- TASK PROMPT -
Reproduce each record verbatim, images excluded.

- RECORD EXTRACTS -
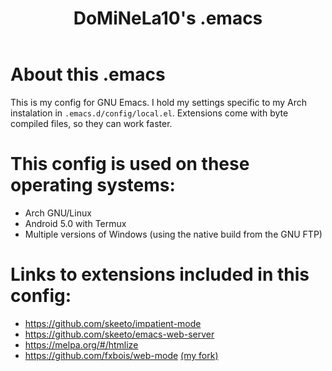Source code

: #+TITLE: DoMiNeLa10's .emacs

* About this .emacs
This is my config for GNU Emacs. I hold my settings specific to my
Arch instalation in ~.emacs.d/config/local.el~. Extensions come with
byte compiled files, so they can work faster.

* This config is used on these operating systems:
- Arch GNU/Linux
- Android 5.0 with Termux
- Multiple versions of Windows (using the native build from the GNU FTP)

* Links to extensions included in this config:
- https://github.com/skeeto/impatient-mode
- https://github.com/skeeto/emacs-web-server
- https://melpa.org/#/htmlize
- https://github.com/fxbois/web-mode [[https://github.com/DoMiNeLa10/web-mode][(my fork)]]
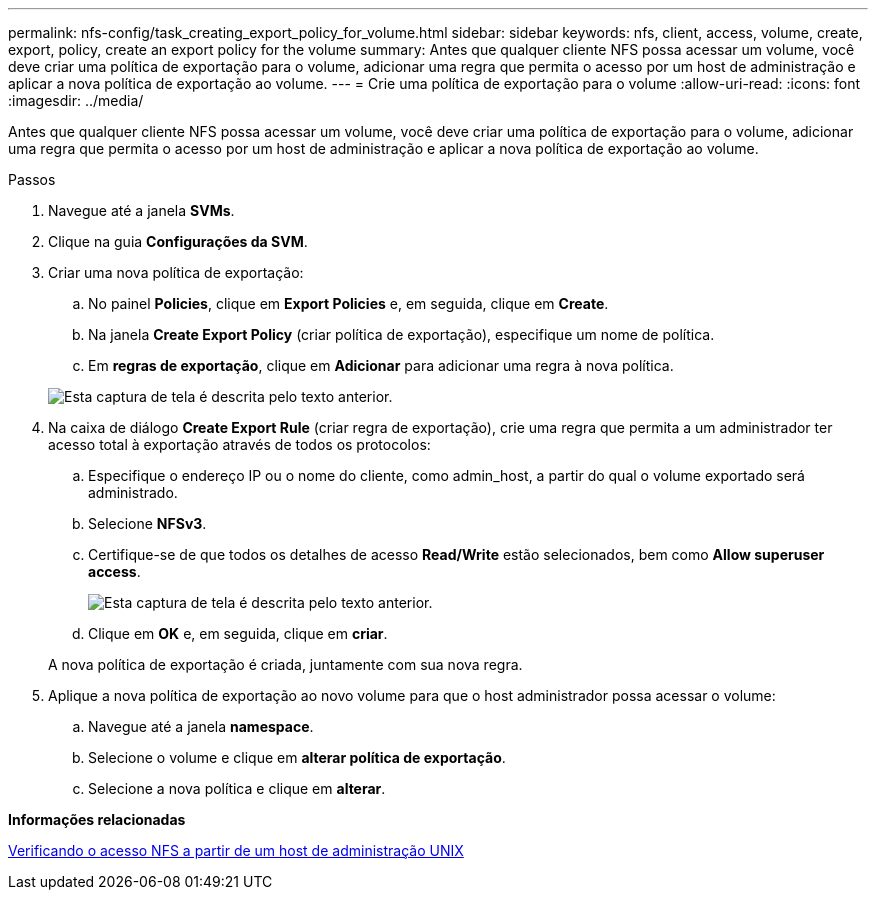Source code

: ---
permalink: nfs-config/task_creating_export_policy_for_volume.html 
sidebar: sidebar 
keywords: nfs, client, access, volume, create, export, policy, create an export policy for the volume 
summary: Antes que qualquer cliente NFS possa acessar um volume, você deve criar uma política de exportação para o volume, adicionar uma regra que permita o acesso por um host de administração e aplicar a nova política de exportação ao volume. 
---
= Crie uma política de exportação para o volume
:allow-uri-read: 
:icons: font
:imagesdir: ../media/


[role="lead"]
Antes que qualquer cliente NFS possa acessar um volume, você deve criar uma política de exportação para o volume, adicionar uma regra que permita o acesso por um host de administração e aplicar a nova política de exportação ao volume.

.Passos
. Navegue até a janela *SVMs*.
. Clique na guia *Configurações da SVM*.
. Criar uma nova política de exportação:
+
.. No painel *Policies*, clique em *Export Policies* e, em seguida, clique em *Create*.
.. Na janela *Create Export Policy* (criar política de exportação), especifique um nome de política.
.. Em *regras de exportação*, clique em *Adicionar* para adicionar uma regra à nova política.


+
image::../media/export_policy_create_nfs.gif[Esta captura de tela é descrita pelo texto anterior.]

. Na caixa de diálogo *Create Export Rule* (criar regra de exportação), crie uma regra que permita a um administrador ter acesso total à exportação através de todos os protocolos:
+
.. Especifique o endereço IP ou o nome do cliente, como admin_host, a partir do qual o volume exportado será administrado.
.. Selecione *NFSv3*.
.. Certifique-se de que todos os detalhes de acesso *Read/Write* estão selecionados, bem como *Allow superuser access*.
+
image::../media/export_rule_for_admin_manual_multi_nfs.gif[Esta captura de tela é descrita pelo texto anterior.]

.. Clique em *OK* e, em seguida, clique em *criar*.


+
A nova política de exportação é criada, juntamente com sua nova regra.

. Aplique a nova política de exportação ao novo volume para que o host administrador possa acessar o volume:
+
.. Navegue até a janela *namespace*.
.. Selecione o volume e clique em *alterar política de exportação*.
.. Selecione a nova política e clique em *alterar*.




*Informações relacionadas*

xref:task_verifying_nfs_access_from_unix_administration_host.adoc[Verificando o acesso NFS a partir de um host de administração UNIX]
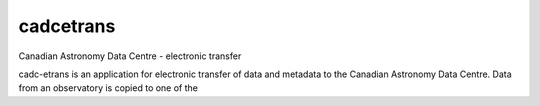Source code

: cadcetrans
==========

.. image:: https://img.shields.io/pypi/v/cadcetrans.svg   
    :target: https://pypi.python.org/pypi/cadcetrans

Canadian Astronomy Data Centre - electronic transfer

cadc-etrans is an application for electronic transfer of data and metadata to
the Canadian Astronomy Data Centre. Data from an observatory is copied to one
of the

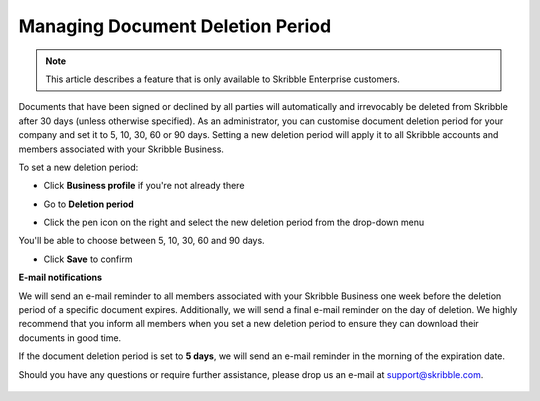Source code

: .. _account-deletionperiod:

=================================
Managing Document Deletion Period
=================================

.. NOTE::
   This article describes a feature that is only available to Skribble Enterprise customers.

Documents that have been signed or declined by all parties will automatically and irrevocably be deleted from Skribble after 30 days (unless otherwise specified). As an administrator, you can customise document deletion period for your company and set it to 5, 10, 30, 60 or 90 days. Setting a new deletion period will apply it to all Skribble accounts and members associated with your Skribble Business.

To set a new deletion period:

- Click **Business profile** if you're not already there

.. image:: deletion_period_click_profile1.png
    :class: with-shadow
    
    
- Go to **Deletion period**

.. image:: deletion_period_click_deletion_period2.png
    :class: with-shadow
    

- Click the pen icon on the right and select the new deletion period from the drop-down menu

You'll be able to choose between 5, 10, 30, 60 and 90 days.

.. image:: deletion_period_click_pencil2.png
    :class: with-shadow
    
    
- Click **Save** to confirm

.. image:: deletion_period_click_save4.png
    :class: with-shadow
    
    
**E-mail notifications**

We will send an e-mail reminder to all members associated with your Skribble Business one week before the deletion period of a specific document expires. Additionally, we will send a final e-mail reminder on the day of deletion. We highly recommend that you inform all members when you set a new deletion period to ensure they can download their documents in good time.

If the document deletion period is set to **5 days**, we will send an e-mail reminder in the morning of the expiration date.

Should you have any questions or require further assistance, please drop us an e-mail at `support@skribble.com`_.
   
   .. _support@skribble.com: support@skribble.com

- RESULT -
Source code

: #+TITLE: DoMiNeLa10's .emacs

* About this .emacs
This is my config for GNU Emacs. I hold my settings specific to my
Arch instalation in ~.emacs.d/config/local.el~. Extensions come with
byte compiled files, so they can work faster.

* This config is used on these operating systems:
- Arch GNU/Linux
- Android 5.0 with Termux
- Multiple versions of Windows (using the native build from the GNU FTP)

* Links to extensions included in this config:
- https://github.com/skeeto/impatient-mode
- https://github.com/skeeto/emacs-web-server
- https://melpa.org/#/htmlize
- https://github.com/fxbois/web-mode [[https://github.com/DoMiNeLa10/web-mode][(my fork)]]
Source code

: ---
permalink: nfs-config/task_creating_export_policy_for_volume.html 
sidebar: sidebar 
keywords: nfs, client, access, volume, create, export, policy, create an export policy for the volume 
summary: Antes que qualquer cliente NFS possa acessar um volume, você deve criar uma política de exportação para o volume, adicionar uma regra que permita o acesso por um host de administração e aplicar a nova política de exportação ao volume. 
---
= Crie uma política de exportação para o volume
:allow-uri-read: 
:icons: font
:imagesdir: ../media/


[role="lead"]
Antes que qualquer cliente NFS possa acessar um volume, você deve criar uma política de exportação para o volume, adicionar uma regra que permita o acesso por um host de administração e aplicar a nova política de exportação ao volume.

.Passos
. Navegue até a janela *SVMs*.
. Clique na guia *Configurações da SVM*.
. Criar uma nova política de exportação:
+
.. No painel *Policies*, clique em *Export Policies* e, em seguida, clique em *Create*.
.. Na janela *Create Export Policy* (criar política de exportação), especifique um nome de política.
.. Em *regras de exportação*, clique em *Adicionar* para adicionar uma regra à nova política.


+
image::../media/export_policy_create_nfs.gif[Esta captura de tela é descrita pelo texto anterior.]

. Na caixa de diálogo *Create Export Rule* (criar regra de exportação), crie uma regra que permita a um administrador ter acesso total à exportação através de todos os protocolos:
+
.. Especifique o endereço IP ou o nome do cliente, como admin_host, a partir do qual o volume exportado será administrado.
.. Selecione *NFSv3*.
.. Certifique-se de que todos os detalhes de acesso *Read/Write* estão selecionados, bem como *Allow superuser access*.
+
image::../media/export_rule_for_admin_manual_multi_nfs.gif[Esta captura de tela é descrita pelo texto anterior.]

.. Clique em *OK* e, em seguida, clique em *criar*.


+
A nova política de exportação é criada, juntamente com sua nova regra.

. Aplique a nova política de exportação ao novo volume para que o host administrador possa acessar o volume:
+
.. Navegue até a janela *namespace*.
.. Selecione o volume e clique em *alterar política de exportação*.
.. Selecione a nova política e clique em *alterar*.




*Informações relacionadas*

xref:task_verifying_nfs_access_from_unix_administration_host.adoc[Verificando o acesso NFS a partir de um host de administração UNIX]
Source code

: cadcetrans
==========

.. image:: https://img.shields.io/pypi/v/cadcetrans.svg   
    :target: https://pypi.python.org/pypi/cadcetrans

Canadian Astronomy Data Centre - electronic transfer

cadc-etrans is an application for electronic transfer of data and metadata to
the Canadian Astronomy Data Centre. Data from an observatory is copied to one
of the

Source code

: .. _account-deletionperiod:

=================================
Managing Document Deletion Period
=================================

.. NOTE::
   This article describes a feature that is only available to Skribble Enterprise customers.

Documents that have been signed or declined by all parties will automatically and irrevocably be deleted from Skribble after 30 days (unless otherwise specified). As an administrator, you can customise document deletion period for your company and set it to 5, 10, 30, 60 or 90 days. Setting a new deletion period will apply it to all Skribble accounts and members associated with your Skribble Business.

To set a new deletion period:

- Click **Business profile** if you're not already there

.. image:: deletion_period_click_profile1.png
    :class: with-shadow
    
    
- Go to **Deletion period**

.. image:: deletion_period_click_deletion_period2.png
    :class: with-shadow
    

- Click the pen icon on the right and select the new deletion period from the drop-down menu

You'll be able to choose between 5, 10, 30, 60 and 90 days.

.. image:: deletion_period_click_pencil2.png
    :class: with-shadow
    
    
- Click **Save** to confirm

.. image:: deletion_period_click_save4.png
    :class: with-shadow
    
    
**E-mail notifications**

We will send an e-mail reminder to all members associated with your Skribble Business one week before the deletion period of a specific document expires. Additionally, we will send a final e-mail reminder on the day of deletion. We highly recommend that you inform all members when you set a new deletion period to ensure they can download their documents in good time.

If the document deletion period is set to **5 days**, we will send an e-mail reminder in the morning of the expiration date.

Should you have any questions or require further assistance, please drop us an e-mail at `support@skribble.com`_.
   
   .. _support@skribble.com: support@skribble.com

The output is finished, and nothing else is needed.